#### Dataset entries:
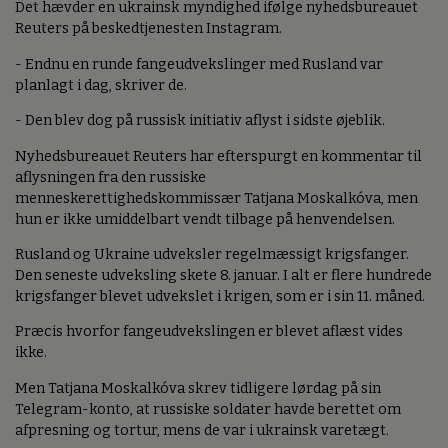
Det hævder en ukrainsk myndighed ifølge nyhedsbureauet
Reuters på beskedtjenesten Instagram.
- Endnu en runde fangeudvekslinger med Rusland var
planlagt i dag, skriver de.
- Den blev dog på russisk initiativ aflyst i sidste øjeblik.
Nyhedsbureauet Reuters har efterspurgt en kommentar til
aflysningen fra den russiske
menneskerettighedskommissær Tatjana Moskalkóva, men
hun er ikke umiddelbart vendt tilbage på henvendelsen.
Rusland og Ukraine udveksler regelmæssigt krigsfanger.
Den seneste udveksling skete 8. januar. I alt er flere hundrede
krigsfanger blevet udvekslet i krigen, som er i sin 11. måned.
Præcis hvorfor fangeudvekslingen er blevet aflæst vides
ikke.
Men Tatjana Moskalkóva skrev tidligere lørdag på sin
Telegram-konto, at russiske soldater havde berettet om
afpresning og tortur, mens de var i ukrainsk varetægt.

#### Instructions to follow:
Present every line of text from the items as a Markdown table with the columns No. and Line, numbering each row and skipping blank lines. Leave the pictures out of the answer.

#### Solution to this task:
| No. | Line |
|---|---|
| 1 | Det hævder en ukrainsk myndighed ifølge nyhedsbureauet |
| 2 | Reuters på beskedtjenesten Instagram. |
| 3 | - Endnu en runde fangeudvekslinger med Rusland var |
| 4 | planlagt i dag, skriver de. |
| 5 | - Den blev dog på russisk initiativ aflyst i sidste øjeblik. |
| 6 | Nyhedsbureauet Reuters har efterspurgt en kommentar til |
| 7 | aflysningen fra den russiske |
| 8 | menneskerettighedskommissær Tatjana Moskalkóva, men |
| 9 | hun er ikke umiddelbart vendt tilbage på henvendelsen. |
| 10 | Rusland og Ukraine udveksler regelmæssigt krigsfanger. |
| 11 | Den seneste udveksling skete 8. januar. I alt er flere hundrede |
| 12 | krigsfanger blevet udvekslet i krigen, som er i sin 11. måned. |
| 13 | Præcis hvorfor fangeudvekslingen er blevet aflæst vides |
| 14 | ikke. |
| 15 | Men Tatjana Moskalkóva skrev tidligere lørdag på sin |
| 16 | Telegram-konto, at russiske soldater havde berettet om |
| 17 | afpresning og tortur, mens de var i ukrainsk varetægt. |